BEGIN DATA FOR REVIEW
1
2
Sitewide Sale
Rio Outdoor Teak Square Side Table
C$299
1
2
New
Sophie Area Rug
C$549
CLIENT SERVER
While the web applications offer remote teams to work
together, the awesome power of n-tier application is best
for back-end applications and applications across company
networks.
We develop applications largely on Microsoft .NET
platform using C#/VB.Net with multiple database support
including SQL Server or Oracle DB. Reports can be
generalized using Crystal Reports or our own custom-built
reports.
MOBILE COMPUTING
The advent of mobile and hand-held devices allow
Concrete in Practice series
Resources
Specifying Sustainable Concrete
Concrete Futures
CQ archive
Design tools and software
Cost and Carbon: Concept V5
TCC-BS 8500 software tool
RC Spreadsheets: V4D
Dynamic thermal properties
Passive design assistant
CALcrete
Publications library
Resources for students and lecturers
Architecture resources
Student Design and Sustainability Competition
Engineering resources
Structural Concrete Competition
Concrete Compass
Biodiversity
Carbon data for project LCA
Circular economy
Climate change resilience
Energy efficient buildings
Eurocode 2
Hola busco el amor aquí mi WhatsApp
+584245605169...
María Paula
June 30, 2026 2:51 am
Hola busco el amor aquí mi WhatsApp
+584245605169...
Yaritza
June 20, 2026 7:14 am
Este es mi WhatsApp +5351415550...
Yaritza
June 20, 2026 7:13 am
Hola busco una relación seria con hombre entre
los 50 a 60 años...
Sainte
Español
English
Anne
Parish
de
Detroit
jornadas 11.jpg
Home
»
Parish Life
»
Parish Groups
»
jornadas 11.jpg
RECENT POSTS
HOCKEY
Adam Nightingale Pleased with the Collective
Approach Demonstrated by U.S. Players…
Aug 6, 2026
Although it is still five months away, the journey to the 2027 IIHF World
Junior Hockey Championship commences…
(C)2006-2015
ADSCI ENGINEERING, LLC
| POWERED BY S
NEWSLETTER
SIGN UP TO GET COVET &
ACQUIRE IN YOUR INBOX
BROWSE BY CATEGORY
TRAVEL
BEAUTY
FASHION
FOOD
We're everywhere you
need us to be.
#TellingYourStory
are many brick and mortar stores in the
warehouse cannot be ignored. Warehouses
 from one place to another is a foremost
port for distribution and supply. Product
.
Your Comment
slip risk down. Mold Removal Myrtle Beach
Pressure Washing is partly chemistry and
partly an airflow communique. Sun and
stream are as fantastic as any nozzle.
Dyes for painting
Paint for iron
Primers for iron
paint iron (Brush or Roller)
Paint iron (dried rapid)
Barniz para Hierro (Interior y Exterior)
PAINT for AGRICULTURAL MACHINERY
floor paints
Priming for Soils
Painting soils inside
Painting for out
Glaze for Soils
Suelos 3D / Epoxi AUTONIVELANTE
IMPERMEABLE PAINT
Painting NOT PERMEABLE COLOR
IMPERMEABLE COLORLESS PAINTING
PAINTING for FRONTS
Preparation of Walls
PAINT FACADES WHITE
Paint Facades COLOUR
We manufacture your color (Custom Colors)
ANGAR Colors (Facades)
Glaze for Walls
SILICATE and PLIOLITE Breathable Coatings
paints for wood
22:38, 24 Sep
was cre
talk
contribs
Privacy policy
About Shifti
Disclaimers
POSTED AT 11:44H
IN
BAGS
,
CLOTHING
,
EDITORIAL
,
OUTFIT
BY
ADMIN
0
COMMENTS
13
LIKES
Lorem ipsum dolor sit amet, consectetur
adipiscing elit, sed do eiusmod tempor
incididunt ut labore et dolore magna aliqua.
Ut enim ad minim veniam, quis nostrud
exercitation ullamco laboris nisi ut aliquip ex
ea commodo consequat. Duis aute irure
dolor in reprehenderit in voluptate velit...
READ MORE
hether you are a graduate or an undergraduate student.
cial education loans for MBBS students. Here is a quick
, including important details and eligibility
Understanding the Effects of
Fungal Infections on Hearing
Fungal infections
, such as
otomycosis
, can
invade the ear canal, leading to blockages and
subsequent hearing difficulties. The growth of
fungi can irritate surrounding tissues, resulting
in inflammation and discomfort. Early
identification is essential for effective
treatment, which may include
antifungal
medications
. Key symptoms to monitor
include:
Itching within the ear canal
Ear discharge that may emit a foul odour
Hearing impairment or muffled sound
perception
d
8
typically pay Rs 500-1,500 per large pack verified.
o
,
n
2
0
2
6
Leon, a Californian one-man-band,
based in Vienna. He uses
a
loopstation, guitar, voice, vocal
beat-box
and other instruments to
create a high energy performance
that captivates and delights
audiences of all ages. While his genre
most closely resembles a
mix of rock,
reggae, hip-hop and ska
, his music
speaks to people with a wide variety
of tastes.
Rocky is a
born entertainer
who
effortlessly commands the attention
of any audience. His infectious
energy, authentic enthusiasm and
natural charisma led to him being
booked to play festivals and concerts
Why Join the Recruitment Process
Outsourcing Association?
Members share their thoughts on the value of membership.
END DATA FOR REVIEW
REQUIREMENT: Write out all of the lines above again, swapping "WhatsApp" for "Telegram" wherever it occurs. Keep everything else the same.

YOUR RESPONSE:
1
2
Sitewide Sale
Rio Outdoor Teak Square Side Table
C$299
1
2
New
Sophie Area Rug
C$549
CLIENT SERVER
While the web applications offer remote teams to work
together, the awesome power of n-tier application is best
for back-end applications and applications across company
networks.
We develop applications largely on Microsoft .NET
platform using C#/VB.Net with multiple database support
including SQL Server or Oracle DB. Reports can be
generalized using Crystal Reports or our own custom-built
reports.
MOBILE COMPUTING
The advent of mobile and hand-held devices allow
Concrete in Practice series
Resources
Specifying Sustainable Concrete
Concrete Futures
CQ archive
Design tools and software
Cost and Carbon: Concept V5
TCC-BS 8500 software tool
RC Spreadsheets: V4D
Dynamic thermal properties
Passive design assistant
CALcrete
Publications library
Resources for students and lecturers
Architecture resources
Student Design and Sustainability Competition
Engineering resources
Structural Concrete Competition
Concrete Compass
Biodiversity
Carbon data for project LCA
Circular economy
Climate change resilience
Energy efficient buildings
Eurocode 2
Hola busco el amor aquí mi Telegram
+584245605169...
María Paula
June 30, 2026 2:51 am
Hola busco el amor aquí mi Telegram
+584245605169...
Yaritza
June 20, 2026 7:14 am
Este es mi Telegram +5351415550...
Yaritza
June 20, 2026 7:13 am
Hola busco una relación seria con hombre entre
los 50 a 60 años...
Sainte
Español
English
Anne
Parish
de
Detroit
jornadas 11.jpg
Home
»
Parish Life
»
Parish Groups
»
jornadas 11.jpg
RECENT POSTS
HOCKEY
Adam Nightingale Pleased with the Collective
Approach Demonstrated by U.S. Players…
Aug 6, 2026
Although it is still five months away, the journey to the 2027 IIHF World
Junior Hockey Championship commences…
(C)2006-2015
ADSCI ENGINEERING, LLC
| POWERED BY S
NEWSLETTER
SIGN UP TO GET COVET &
ACQUIRE IN YOUR INBOX
BROWSE BY CATEGORY
TRAVEL
BEAUTY
FASHION
FOOD
We're everywhere you
need us to be.
#TellingYourStory
are many brick and mortar stores in the
warehouse cannot be ignored. Warehouses
 from one place to another is a foremost
port for distribution and supply. Product
.
Your Comment
slip risk down. Mold Removal Myrtle Beach
Pressure Washing is partly chemistry and
partly an airflow communique. Sun and
stream are as fantastic as any nozzle.
Dyes for painting
Paint for iron
Primers for iron
paint iron (Brush or Roller)
Paint iron (dried rapid)
Barniz para Hierro (Interior y Exterior)
PAINT for AGRICULTURAL MACHINERY
floor paints
Priming for Soils
Painting soils inside
Painting for out
Glaze for Soils
Suelos 3D / Epoxi AUTONIVELANTE
IMPERMEABLE PAINT
Painting NOT PERMEABLE COLOR
IMPERMEABLE COLORLESS PAINTING
PAINTING for FRONTS
Preparation of Walls
PAINT FACADES WHITE
Paint Facades COLOUR
We manufacture your color (Custom Colors)
ANGAR Colors (Facades)
Glaze for Walls
SILICATE and PLIOLITE Breathable Coatings
paints for wood
22:38, 24 Sep
was cre
talk
contribs
Privacy policy
About Shifti
Disclaimers
POSTED AT 11:44H
IN
BAGS
,
CLOTHING
,
EDITORIAL
,
OUTFIT
BY
ADMIN
0
COMMENTS
13
LIKES
Lorem ipsum dolor sit amet, consectetur
adipiscing elit, sed do eiusmod tempor
incididunt ut labore et dolore magna aliqua.
Ut enim ad minim veniam, quis nostrud
exercitation ullamco laboris nisi ut aliquip ex
ea commodo consequat. Duis aute irure
dolor in reprehenderit in voluptate velit...
READ MORE
hether you are a graduate or an undergraduate student.
cial education loans for MBBS students. Here is a quick
, including important details and eligibility
Understanding the Effects of
Fungal Infections on Hearing
Fungal infections
, such as
otomycosis
, can
invade the ear canal, leading to blockages and
subsequent hearing difficulties. The growth of
fungi can irritate surrounding tissues, resulting
in inflammation and discomfort. Early
identification is essential for effective
treatment, which may include
antifungal
medications
. Key symptoms to monitor
include:
Itching within the ear canal
Ear discharge that may emit a foul odour
Hearing impairment or muffled sound
perception
d
8
typically pay Rs 500-1,500 per large pack verified.
o
,
n
2
0
2
6
Leon, a Californian one-man-band,
based in Vienna. He uses
a
loopstation, guitar, voice, vocal
beat-box
and other instruments to
create a high energy performance
that captivates and delights
audiences of all ages. While his genre
most closely resembles a
mix of rock,
reggae, hip-hop and ska
, his music
speaks to people with a wide variety
of tastes.
Rocky is a
born entertainer
who
effortlessly commands the attention
of any audience. His infectious
energy, authentic enthusiasm and
natural charisma led to him being
booked to play festivals and concerts
Why Join the Recruitment Process
Outsourcing Association?
Members share their thoughts on the value of membership.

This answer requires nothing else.